In the case of Blackrock and other farms at the head of Loch Indaal, barley is sown into fields on top of a raised beach. The stones here might look like a hinderance but they actually promote drainage and water percolation, as well as holding the heat under the ripening crop. Donald McCormick took the earliest Islay malting barley harvest on record from one such field this year, on August 10th (see photo above).
Duncan at our production water holding loch An Torran
Rainwater is slightly acidic, from picking up CO2 in the atmosphere. If the rainwater only gets as far as a hillside loch, it remains “soft”. Water can get through permeable rocks and as it does, it picks up minerals. Particularly if it flows through limestone it will be “hard”, that is less acidic. River water has very different chemical composition to rain water, as more substances and ions have had chance to dissolve in it, according to the Open University.

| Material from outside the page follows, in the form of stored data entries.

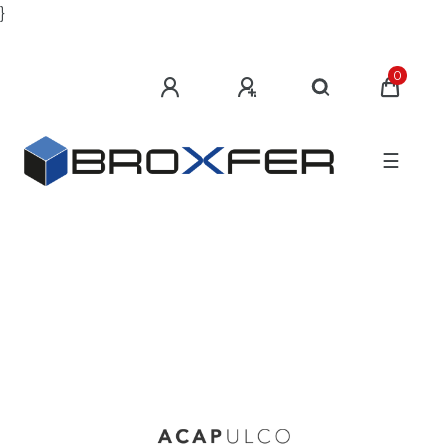
}
0
☰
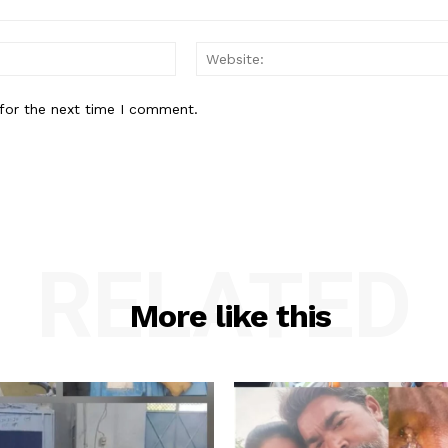
Email:*
for the next time I comment.
RELATED
More like this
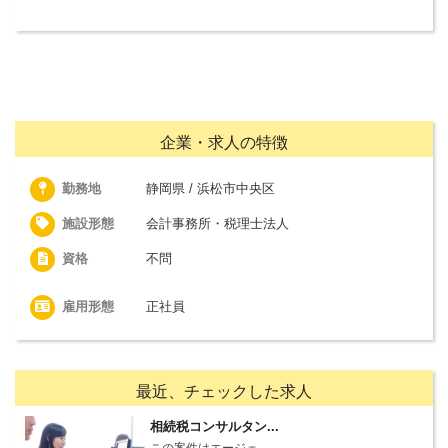
企業・求人の特徴
勤務地
静岡県 / 浜松市中央区
施設形態
会計事務所・税理士法人
資格
不問
雇用形態
正社員
最近、チェックした求人
相続税コンサルタン...
この案件はエージェ...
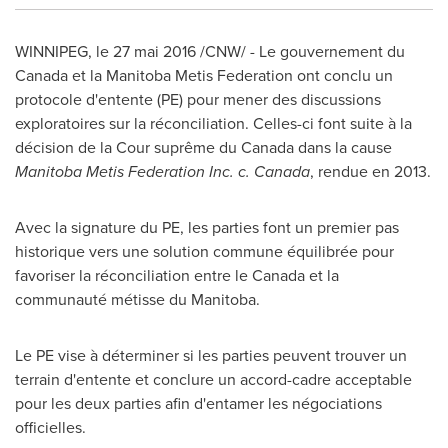
WINNIPEG
, le 27 mai 2016 /CNW/ - Le gouvernement du
Canada
et la Manitoba Metis Federation ont conclu un
protocole d'entente (PE) pour mener des discussions
exploratoires sur la réconciliation. Celles-ci font suite à la
décision de la Cour suprême du
Canada
dans la cause
Manitoba Metis Federation Inc.
c.
Canada
, rendue en 2013.
Avec la
signature du PE, les parties font un premier pas
historique vers une solution commune équilibrée pour
favoriser la réconciliation entre le
Canada
et la
communauté métisse du
Manitoba
.
Le PE vise à déterminer si les parties peuvent trouver un
terrain d'entente et conclure un accord-cadre acceptable
pour les deux parties afin d'entamer les négociations
officielles.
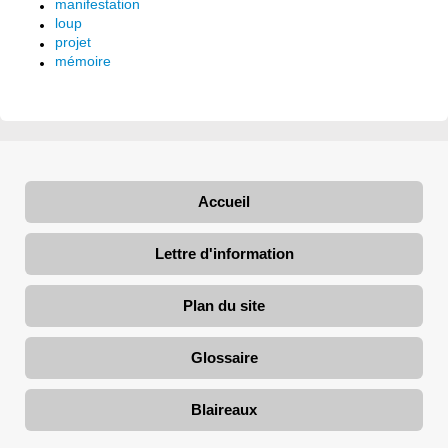
manifestation
loup
projet
mémoire
Accueil
Lettre d'information
Plan du site
Glossaire
Blaireaux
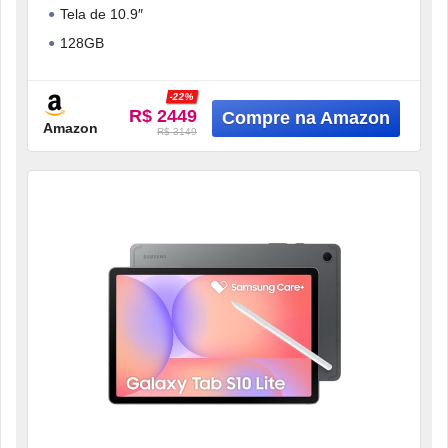
Tela de 10.9″
128GB
6GB RAM
-22%
Câmera Traseira 8MP
R$ 2449
Amazon
R$ 3149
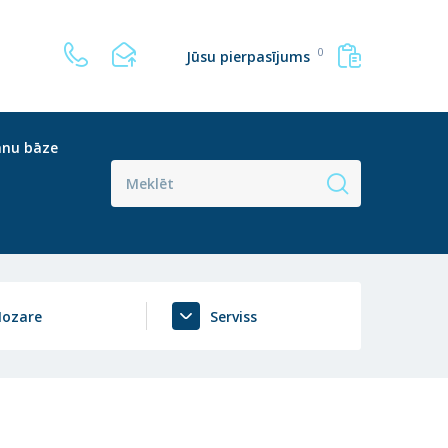
0
Jūsu pierpasījums
anu bāze
ozare
Serviss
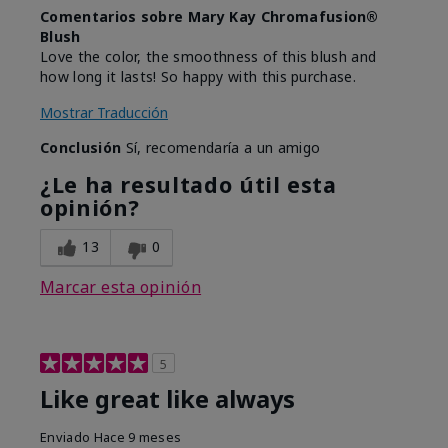
Comentarios sobre Mary Kay Chromafusion®
Blush
Love the color, the smoothness of this blush and
how long it lasts! So happy with this purchase.
Mostrar Traducción
Conclusión
Sí, recomendaría a un amigo
¿Le ha resultado útil esta
opinión?
13
0
Marcar esta opinión
5
Like great like always
Enviado
Hace 9 meses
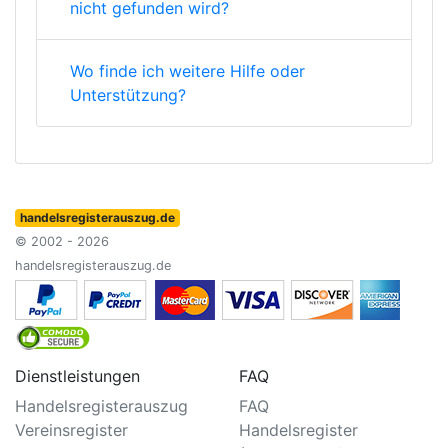
nicht gefunden wird?
Wo finde ich weitere Hilfe oder
Unterstützung?
handelsregisterauszug.de
© 2002 - 2026
handelsregisterauszug.de
Dienstleistungen
FAQ
Handelsregisterauszug
FAQ
Vereinsregister
Handelsregister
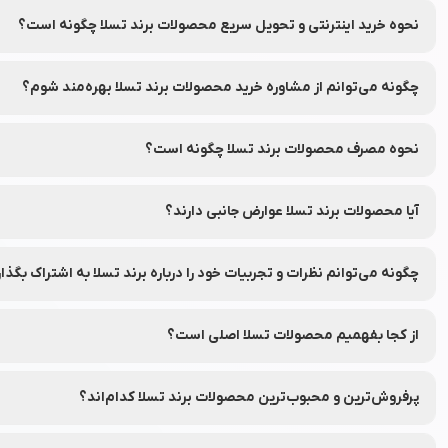
بله، با امکان بازگشت ۷ روزه در نشاط رخ، شما می‌توانید در صورت عدم رضایت از محصولات سفارش داده شده، آن‌ها را طبق شرایط و قوانین مرجوعی نشاط رخ به‌راحتی برگردانید.
نحوه خرید اینترنتی و تحویل سریع محصولات برند تسلا چگونه است؟
شما می‌توانید محصولات برند تسلا را به‌راحتی از طریق فروشگاه آنلاین 
چگونه می‌توانم از مشاوره خرید محصولات برند تسلا بهره‌مند شوم؟
شما می‌توانید با تماس با واحد مشاوره خرید نشاط رخ از راهنمای انتخاب
نحوه مصرف محصولات برند تسلا چگونه است؟
برای هر محصول، دستورالعمل دقیق نحوه استفاده در برچسب بسته‌بند
آیا محصولات برند تسلا عوارض جانبی دارند؟
محصولات برند تسلا از مواد ایمن تهیه شده‌اند، اما توصیه می‌شود قبل از 
چگونه می‌توانم نظرات و تجربیات خود را درباره برند تسلا به اشتراک بگذا
شما می‌توانید نظرات خود را در قسمت دیدگاه محصولات در نشاط رخ به اش
از کجا بفهمیم محصولات تسلا اصلی است؟
برای اطمینان از اصلی بودن محصولات، از فروشگاه‌های معتبر و وب‌سایت
پرفروش‌ترین و محبوب‌ترین محصولات برند تسلا کدام‌اند؟
جهت مشاهده پرفروش‌ترین و محبوب‌ترین محصولات برند تسلا، می‌توانی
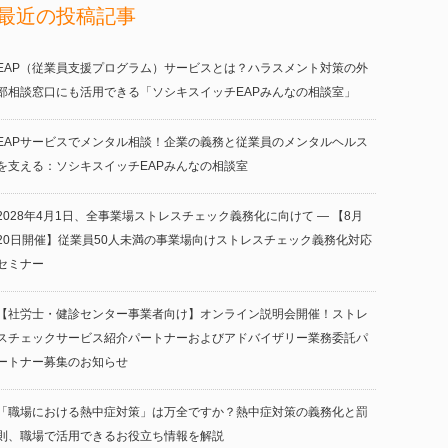
最近の投稿記事
EAP（従業員支援プログラム）サービスとは？ハラスメント対策の外
部相談窓口にも活用できる「ソシキスイッチEAPみんなの相談室」
EAPサービスでメンタル相談！企業の義務と従業員のメンタルヘルス
を支える：ソシキスイッチEAPみんなの相談室
2028年4月1日、全事業場ストレスチェック義務化に向けて ― 【8月
20日開催】従業員50人未満の事業場向けストレスチェック義務化対応
セミナー
【社労士・健診センター事業者向け】オンライン説明会開催！ストレ
スチェックサービス紹介パートナーおよびアドバイザリー業務委託パ
ートナー募集のお知らせ
「職場における熱中症対策」は万全ですか？熱中症対策の義務化と罰
則、職場で活用できるお役立ち情報を解説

All these types of water are used in the production of whisky on Islay by the various distilleries. Some of the waters used in mashing have had their mineral contents analysed by a team from Stockholm University. The study of how the water in the mash goes on to effect the whisky is ongoing. Generally harder waters slow down fermentation and can lead to more complex alcohols and other esters being produced.
Because we are one of only two distilleries who bottle all our whisky on Islay, there is an additional geological feature in play in our finished products. A spring.
The Octomore Spring
Our bottling water comes from a local spring. It bubbles out of the complicated and mind-bogglingly ancient rock tapestry of the Rhinns. The spring’s local name is Tobar an Uisge Fhìor – “the well of the true water”. It is on Octomore Farm’s land. The Octomore spring water has also been analysed by the University of Stockholm. It is, “Nothing like the surface water,” confirms David. It was found to contain silica at a concentration of 17 parts per million. This is unusually high and unlike any other water on the island.
The well house for Octomore spring, Tobar an Uisge Fhìor
David explains that all rocks are rich in silicates, the earth’s crust, “is oozing with silica,” but it does not easily dissolve in water. There are some waters from volcanic areas around the world that will contain much higher concentrations of silica (one of them is even marketed as “earth’s finest water”). For water to contain any silica at all, it must have acquired it at temperatures that we never see on the surface, and over a long period of time. Meaning that it has had to travel a long way, from very deep, so it is likely to be quite old.
The fact that the water rises to the surface at all, is what David attributes to “a geological accident.”
The spring is situated by the banks of a stream at the bottom of a glen, Gleann Mohr, above the village of Port Charlotte and used to be the village’s water supply. It’s likely that river action has eroded the cover of glacial material there and exposed one of the fault-lines that criss-cross the Rhinns. These faults are the conduits that have allowed the water to come up from its hidden depths.
And from there, it goes into all bottling-strength whiskies (and the gin) that we make. Carrying a piece of Islay’s geological inheritance to every corner of this modern, whisky-drinking world. Savour it. It took hundreds of millions of years to make.